By Dan King
Skenesborough Museum opened its doors for the 56th year on Sunday and museum director Carol Greenough is very excited for the new season.
“We have really done something in that museum,” Greenough said. “We’ve moved a lot of things around and rejuvenated some of the older displays.”
Greenough said that a few new racks and displays forced the museum crew to move some of the displays around, and “like rearranging an apartment,” Greenough was inspired to completely rearrange the museum.
“It all started with needing a new rack for some additional brochures and then we began moving everything around,” she said. “It’s nice because hopefully people from Whitehall will come in and say ‘I never noticed that display before.’”
In addition to rearranging some of the older displays, some of the newer displays will be more prominent, the director said. Some of the newer displays include a collection of six different rifles from the 1800s and remnants of a former shoe repair shop in the village of Whitehall.

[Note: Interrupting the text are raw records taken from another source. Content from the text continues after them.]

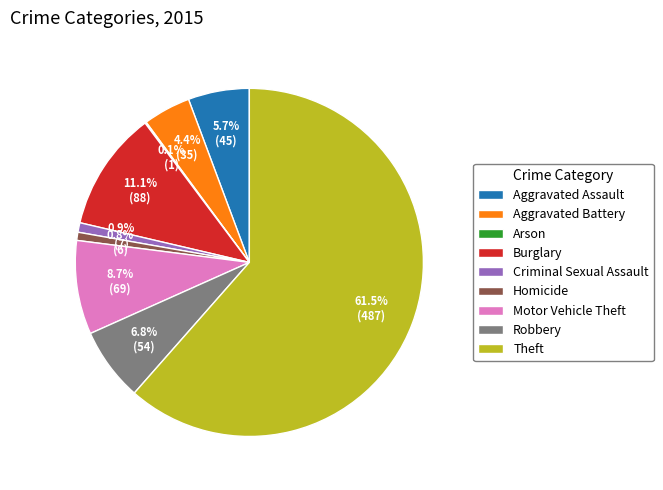

What portion of the pie excludes Homicide?

99.2%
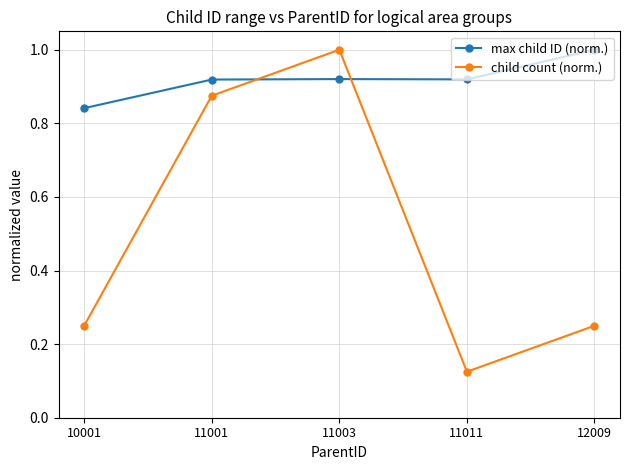

True or false: max child ID (norm.) has more than 0 interior local peaks.

True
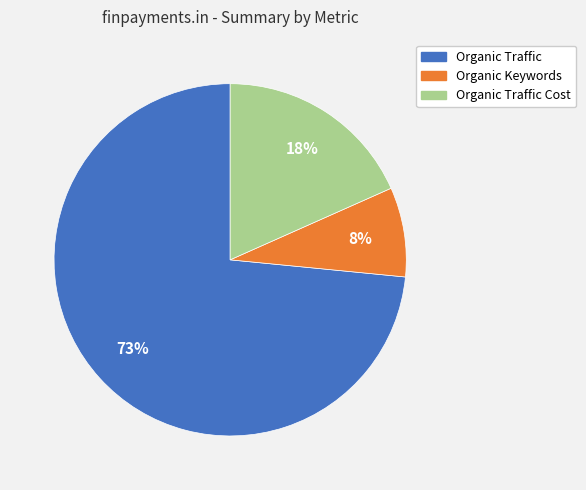

The Organic Traffic Cost slice represents 26% of the pie. True or false?

False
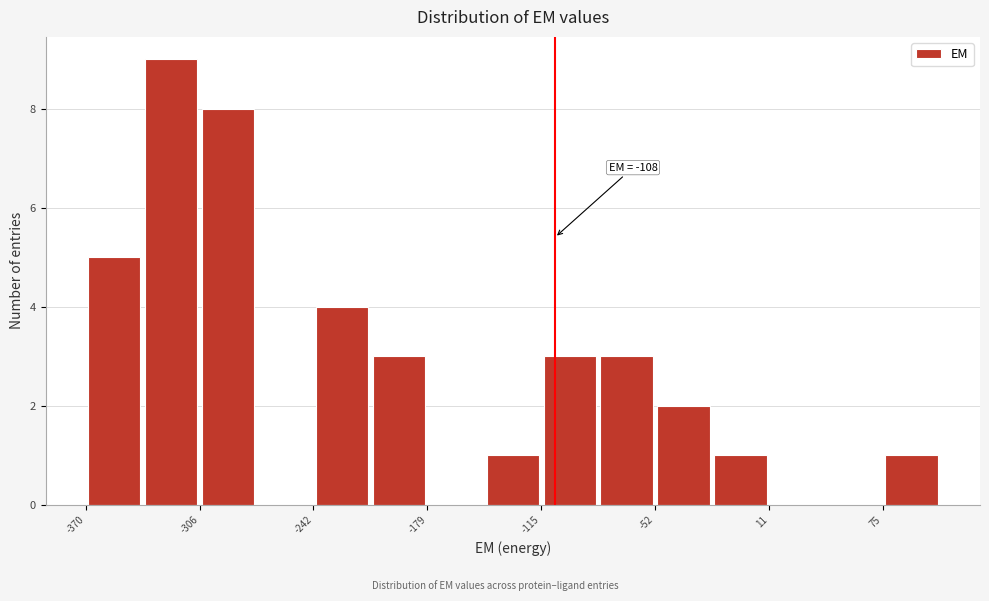

Read against the x-axis, roughly where is the centre of the tallest bar?

-320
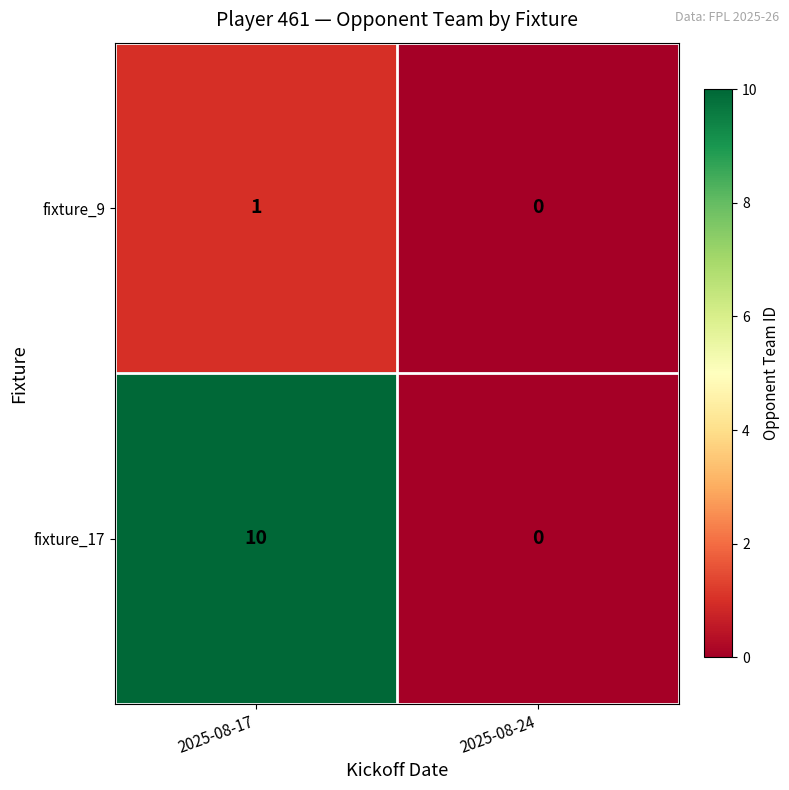

The value of fixture_9 at 2025-08-17 is 1. True or false?

True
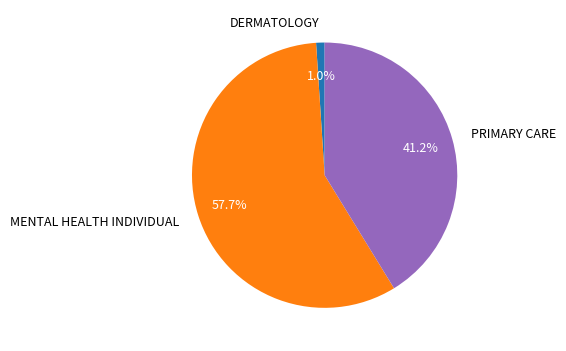

Which has a higher value, MENTAL HEALTH INDIVIDUAL or DERMATOLOGY?

MENTAL HEALTH INDIVIDUAL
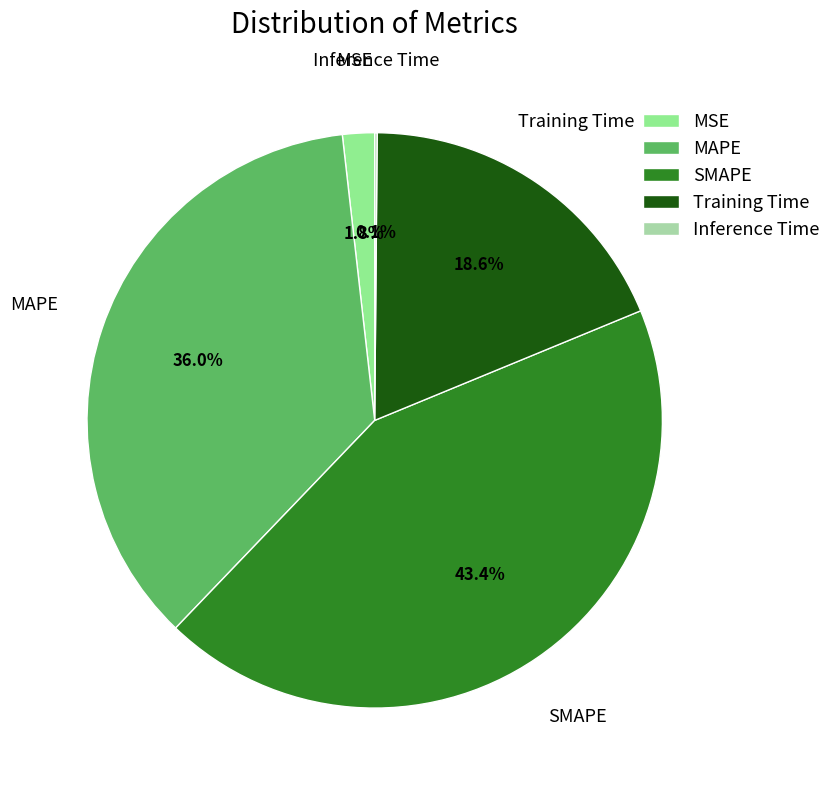

Does MSE represent more than half of the total?

No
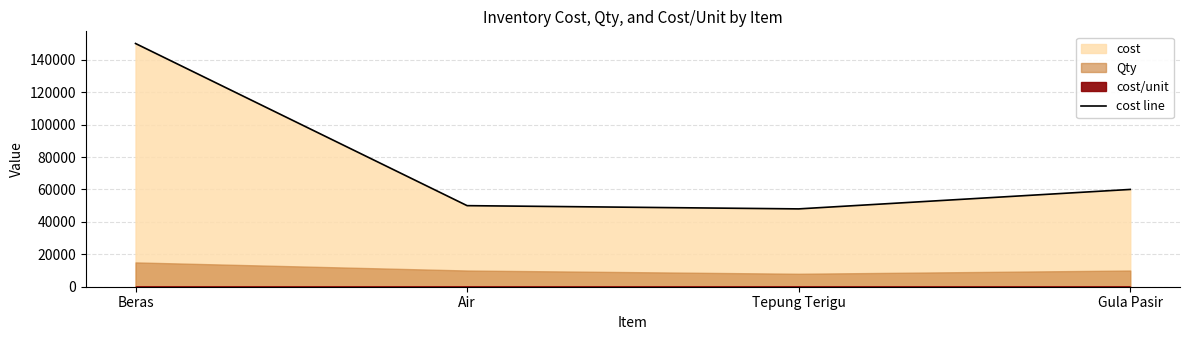

The cost line series shows 60000 at Gula Pasir. True or false?

True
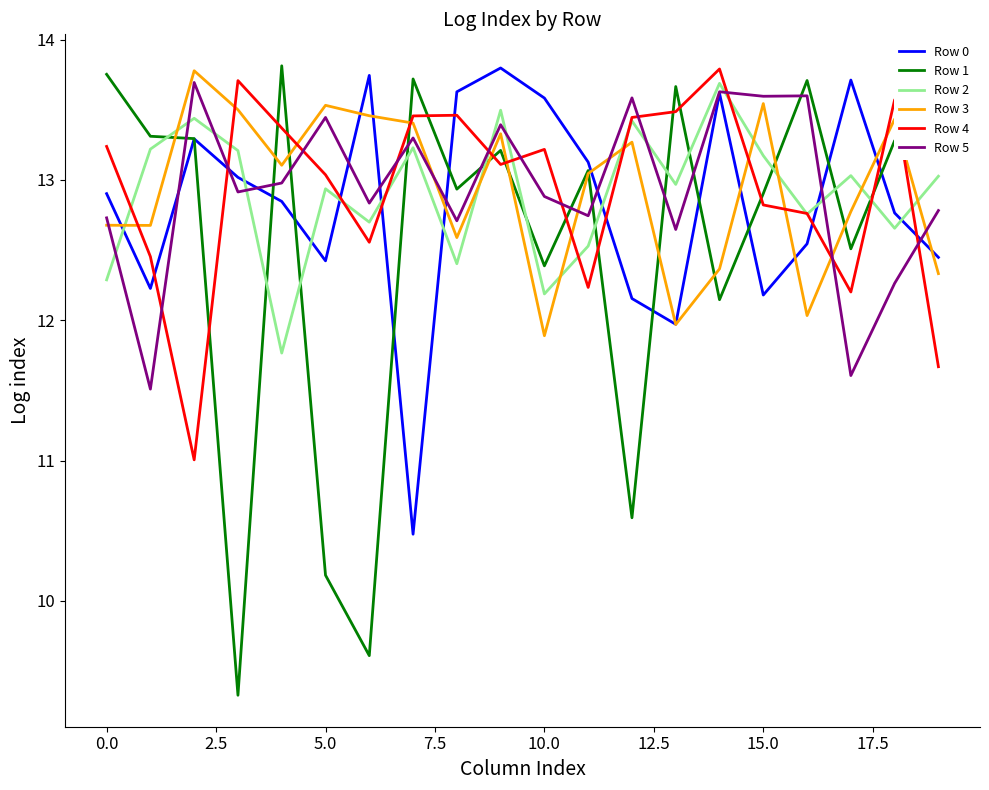

Which series has the largest range (max minus min)?

Row 1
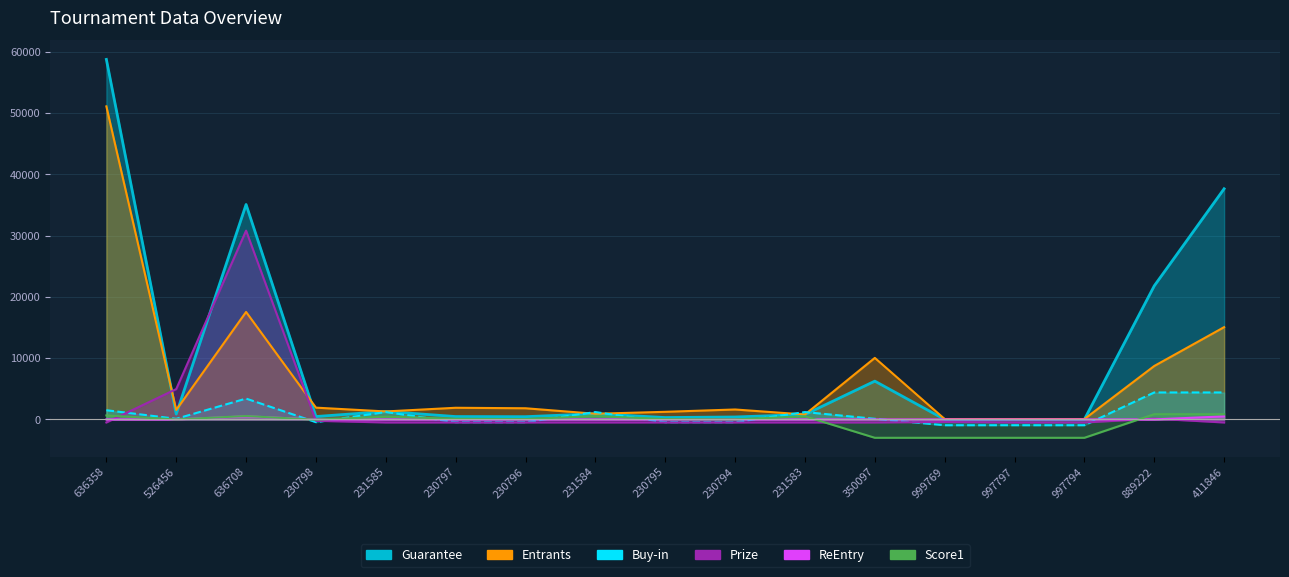

Is the value of ReEntry at 230795 greater than the value of Guarantee at 997797?

No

“We had a gift over the last three to four years of rifles from the 1800s,” Greenough said. “The man who donated them is now in his 90s and wanted them to be on display where they could be seen.”
Greenough said of the remnants of the shoe repair shop: “There used to be a shoe repair shop opposite of Division Street on Main Street. It was just a little shack down below the building, near the canal. It was the mid-twentieth century and people didn’t have more than two pairs of shoes, his name was Rovelli and he had these very comfortable chairs that you would sit in while he fixed your shoes.”
When Rovelli passed away, Greenough said that his daughter contacted her asking if the museum would be interested in them. They now sit in the museum where Greenough says they are frequently used by visitors to look at Skene Manor from the back of the museum or to observe the fire engines that hang from the museum’s ceiling.
“I’m hoping that people from Whitehall are going to come down and reminisce about having their shoes fixed there,” Greenough added.
Of all the exhibits, Greenough said there are two she is particularly fond of – the display honoring former New York State Supreme Court Justice John O’Brien, a Whitehall-native, and the display honoring former Assistant Secretary of the Navy William Franke, a Troy native.
“John O’Brien was a judge on the New York State Supreme Court and he died in office,” Greenough said. “He was an Elk and dedicated to his community. When he died we were given his judicial robe, army uniform and his most prized possession, a baseball signed by Babe Ruth.”
In 1975, then-town supervisor Horace Scott lobbied at the county level to have a wing built in the museum dedicated to Scott and he was successful.
As for Franke’s display, Greenough said it ties in perfectly with Whitehall’s claim to being “Birthplace of the U.S. Navy.”
Located in a former canal terminal, the Skenesborough Museum is open through Labor Day and hours varying depending on the day, so attendees are encouraged to contact Greenough at the Whitehall Housing Office 518-499-1155 or the museum itself at 518-499-0716.